■ **What you have to do**: The expected output is every entry, copied exactly.

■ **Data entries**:
[Start of Attachment]

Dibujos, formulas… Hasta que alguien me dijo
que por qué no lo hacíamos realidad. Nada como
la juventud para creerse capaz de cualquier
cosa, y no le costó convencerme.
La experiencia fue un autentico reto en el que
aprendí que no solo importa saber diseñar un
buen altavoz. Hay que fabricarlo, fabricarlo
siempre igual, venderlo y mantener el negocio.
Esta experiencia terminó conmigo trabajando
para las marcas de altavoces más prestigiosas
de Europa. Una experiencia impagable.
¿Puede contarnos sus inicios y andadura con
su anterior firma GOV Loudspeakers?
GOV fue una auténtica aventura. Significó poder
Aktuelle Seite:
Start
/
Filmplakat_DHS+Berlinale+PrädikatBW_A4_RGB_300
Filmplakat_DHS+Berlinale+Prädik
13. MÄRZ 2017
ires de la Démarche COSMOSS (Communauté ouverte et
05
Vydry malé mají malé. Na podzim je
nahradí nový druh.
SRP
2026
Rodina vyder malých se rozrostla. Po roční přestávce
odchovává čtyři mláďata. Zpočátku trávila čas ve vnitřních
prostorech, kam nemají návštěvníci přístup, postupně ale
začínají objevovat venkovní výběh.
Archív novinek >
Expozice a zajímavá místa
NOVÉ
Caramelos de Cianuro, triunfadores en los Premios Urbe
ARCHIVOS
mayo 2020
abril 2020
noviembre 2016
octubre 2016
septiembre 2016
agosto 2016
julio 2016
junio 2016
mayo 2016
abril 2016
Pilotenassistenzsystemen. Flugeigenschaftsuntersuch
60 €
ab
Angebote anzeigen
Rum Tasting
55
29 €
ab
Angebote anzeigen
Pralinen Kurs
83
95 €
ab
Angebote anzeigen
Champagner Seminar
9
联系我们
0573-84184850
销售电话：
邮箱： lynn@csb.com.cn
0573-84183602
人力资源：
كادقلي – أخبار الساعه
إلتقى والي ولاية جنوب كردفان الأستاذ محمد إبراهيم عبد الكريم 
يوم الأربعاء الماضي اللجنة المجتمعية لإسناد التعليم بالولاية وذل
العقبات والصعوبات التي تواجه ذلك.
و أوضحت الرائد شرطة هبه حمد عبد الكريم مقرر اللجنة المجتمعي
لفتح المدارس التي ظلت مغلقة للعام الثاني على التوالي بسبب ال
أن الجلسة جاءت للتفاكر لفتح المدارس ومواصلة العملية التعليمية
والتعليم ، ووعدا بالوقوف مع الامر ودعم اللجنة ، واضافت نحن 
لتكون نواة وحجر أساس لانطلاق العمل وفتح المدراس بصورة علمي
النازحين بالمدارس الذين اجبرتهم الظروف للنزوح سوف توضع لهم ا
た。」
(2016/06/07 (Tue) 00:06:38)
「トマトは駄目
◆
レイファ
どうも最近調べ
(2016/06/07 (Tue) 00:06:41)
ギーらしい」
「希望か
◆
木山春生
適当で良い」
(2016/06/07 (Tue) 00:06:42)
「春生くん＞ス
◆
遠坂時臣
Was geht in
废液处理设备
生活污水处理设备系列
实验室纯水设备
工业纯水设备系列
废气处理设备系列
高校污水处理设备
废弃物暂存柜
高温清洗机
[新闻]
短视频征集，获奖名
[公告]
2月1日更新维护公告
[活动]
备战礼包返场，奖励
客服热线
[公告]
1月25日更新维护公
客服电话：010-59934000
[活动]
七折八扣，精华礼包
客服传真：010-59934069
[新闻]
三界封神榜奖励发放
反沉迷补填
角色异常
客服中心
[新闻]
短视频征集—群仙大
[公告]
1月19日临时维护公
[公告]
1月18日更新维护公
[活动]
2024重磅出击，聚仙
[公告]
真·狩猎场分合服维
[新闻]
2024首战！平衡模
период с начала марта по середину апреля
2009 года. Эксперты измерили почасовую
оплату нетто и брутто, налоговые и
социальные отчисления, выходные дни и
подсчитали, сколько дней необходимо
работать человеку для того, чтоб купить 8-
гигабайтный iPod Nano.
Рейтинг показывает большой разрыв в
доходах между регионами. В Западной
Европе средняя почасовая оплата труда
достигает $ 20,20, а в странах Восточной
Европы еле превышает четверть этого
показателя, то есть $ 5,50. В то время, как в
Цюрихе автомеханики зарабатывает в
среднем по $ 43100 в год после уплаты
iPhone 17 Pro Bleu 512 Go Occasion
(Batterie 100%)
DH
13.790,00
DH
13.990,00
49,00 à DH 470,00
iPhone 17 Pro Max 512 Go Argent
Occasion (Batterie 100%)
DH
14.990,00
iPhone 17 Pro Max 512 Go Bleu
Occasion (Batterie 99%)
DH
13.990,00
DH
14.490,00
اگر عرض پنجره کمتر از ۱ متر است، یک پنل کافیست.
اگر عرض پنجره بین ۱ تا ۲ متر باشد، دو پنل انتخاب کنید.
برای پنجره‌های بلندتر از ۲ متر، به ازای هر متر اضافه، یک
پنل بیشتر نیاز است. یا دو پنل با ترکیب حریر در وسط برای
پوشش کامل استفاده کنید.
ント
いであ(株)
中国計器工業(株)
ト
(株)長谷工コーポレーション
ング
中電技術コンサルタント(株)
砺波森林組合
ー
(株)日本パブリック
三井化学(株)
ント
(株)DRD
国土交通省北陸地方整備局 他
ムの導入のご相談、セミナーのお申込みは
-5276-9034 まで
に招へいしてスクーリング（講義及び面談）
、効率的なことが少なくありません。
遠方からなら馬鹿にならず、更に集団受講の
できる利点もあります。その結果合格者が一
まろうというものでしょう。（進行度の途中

[End of Attachment]

■ **Response below**:
Dibujos, formulas… Hasta que alguien me dijo
que por qué no lo hacíamos realidad. Nada como
la juventud para creerse capaz de cualquier
cosa, y no le costó convencerme.
La experiencia fue un autentico reto en el que
aprendí que no solo importa saber diseñar un
buen altavoz. Hay que fabricarlo, fabricarlo
siempre igual, venderlo y mantener el negocio.
Esta experiencia terminó conmigo trabajando
para las marcas de altavoces más prestigiosas
de Europa. Una experiencia impagable.
¿Puede contarnos sus inicios y andadura con
su anterior firma GOV Loudspeakers?
GOV fue una auténtica aventura. Significó poder
Aktuelle Seite:
Start
/
Filmplakat_DHS+Berlinale+PrädikatBW_A4_RGB_300
Filmplakat_DHS+Berlinale+Prädik
13. MÄRZ 2017
ires de la Démarche COSMOSS (Communauté ouverte et
05
Vydry malé mají malé. Na podzim je
nahradí nový druh.
SRP
2026
Rodina vyder malých se rozrostla. Po roční přestávce
odchovává čtyři mláďata. Zpočátku trávila čas ve vnitřních
prostorech, kam nemají návštěvníci přístup, postupně ale
začínají objevovat venkovní výběh.
Archív novinek >
Expozice a zajímavá místa
NOVÉ
Caramelos de Cianuro, triunfadores en los Premios Urbe
ARCHIVOS
mayo 2020
abril 2020
noviembre 2016
octubre 2016
septiembre 2016
agosto 2016
julio 2016
junio 2016
mayo 2016
abril 2016
Pilotenassistenzsystemen. Flugeigenschaftsuntersuch
60 €
ab
Angebote anzeigen
Rum Tasting
55
29 €
ab
Angebote anzeigen
Pralinen Kurs
83
95 €
ab
Angebote anzeigen
Champagner Seminar
9
联系我们
0573-84184850
销售电话：
邮箱： lynn@csb.com.cn
0573-84183602
人力资源：
كادقلي – أخبار الساعه
إلتقى والي ولاية جنوب كردفان الأستاذ محمد إبراهيم عبد الكريم 
يوم الأربعاء الماضي اللجنة المجتمعية لإسناد التعليم بالولاية وذل
العقبات والصعوبات التي تواجه ذلك.
و أوضحت الرائد شرطة هبه حمد عبد الكريم مقرر اللجنة المجتمعي
لفتح المدارس التي ظلت مغلقة للعام الثاني على التوالي بسبب ال
أن الجلسة جاءت للتفاكر لفتح المدارس ومواصلة العملية التعليمية
والتعليم ، ووعدا بالوقوف مع الامر ودعم اللجنة ، واضافت نحن 
لتكون نواة وحجر أساس لانطلاق العمل وفتح المدراس بصورة علمي
النازحين بالمدارس الذين اجبرتهم الظروف للنزوح سوف توضع لهم ا
た。」
(2016/06/07 (Tue) 00:06:38)
「トマトは駄目
◆
レイファ
どうも最近調べ
(2016/06/07 (Tue) 00:06:41)
ギーらしい」
「希望か
◆
木山春生
適当で良い」
(2016/06/07 (Tue) 00:06:42)
「春生くん＞ス
◆
遠坂時臣
Was geht in
废液处理设备
生活污水处理设备系列
实验室纯水设备
工业纯水设备系列
废气处理设备系列
高校污水处理设备
废弃物暂存柜
高温清洗机
[新闻]
短视频征集，获奖名
[公告]
2月1日更新维护公告
[活动]
备战礼包返场，奖励
客服热线
[公告]
1月25日更新维护公
客服电话：010-59934000
[活动]
七折八扣，精华礼包
客服传真：010-59934069
[新闻]
三界封神榜奖励发放
反沉迷补填
角色异常
客服中心
[新闻]
短视频征集—群仙大
[公告]
1月19日临时维护公
[公告]
1月18日更新维护公
[活动]
2024重磅出击，聚仙
[公告]
真·狩猎场分合服维
[新闻]
2024首战！平衡模
период с начала марта по середину апреля
2009 года. Эксперты измерили почасовую
оплату нетто и брутто, налоговые и
социальные отчисления, выходные дни и
подсчитали, сколько дней необходимо
работать человеку для того, чтоб купить 8-
гигабайтный iPod Nano.
Рейтинг показывает большой разрыв в
доходах между регионами. В Западной
Европе средняя почасовая оплата труда
достигает $ 20,20, а в странах Восточной
Европы еле превышает четверть этого
показателя, то есть $ 5,50. В то время, как в
Цюрихе автомеханики зарабатывает в
среднем по $ 43100 в год после уплаты
iPhone 17 Pro Bleu 512 Go Occasion
(Batterie 100%)
DH
13.790,00
DH
13.990,00
49,00 à DH 470,00
iPhone 17 Pro Max 512 Go Argent
Occasion (Batterie 100%)
DH
14.990,00
iPhone 17 Pro Max 512 Go Bleu
Occasion (Batterie 99%)
DH
13.990,00
DH
14.490,00
اگر عرض پنجره کمتر از ۱ متر است، یک پنل کافیست.
اگر عرض پنجره بین ۱ تا ۲ متر باشد، دو پنل انتخاب کنید.
برای پنجره‌های بلندتر از ۲ متر، به ازای هر متر اضافه، یک
پنل بیشتر نیاز است. یا دو پنل با ترکیب حریر در وسط برای
پوشش کامل استفاده کنید.
ント
いであ(株)
中国計器工業(株)
ト
(株)長谷工コーポレーション
ング
中電技術コンサルタント(株)
砺波森林組合
ー
(株)日本パブリック
三井化学(株)
ント
(株)DRD
国土交通省北陸地方整備局 他
ムの導入のご相談、セミナーのお申込みは
-5276-9034 まで
に招へいしてスクーリング（講義及び面談）
、効率的なことが少なくありません。
遠方からなら馬鹿にならず、更に集団受講の
できる利点もあります。その結果合格者が一
まろうというものでしょう。（進行度の途中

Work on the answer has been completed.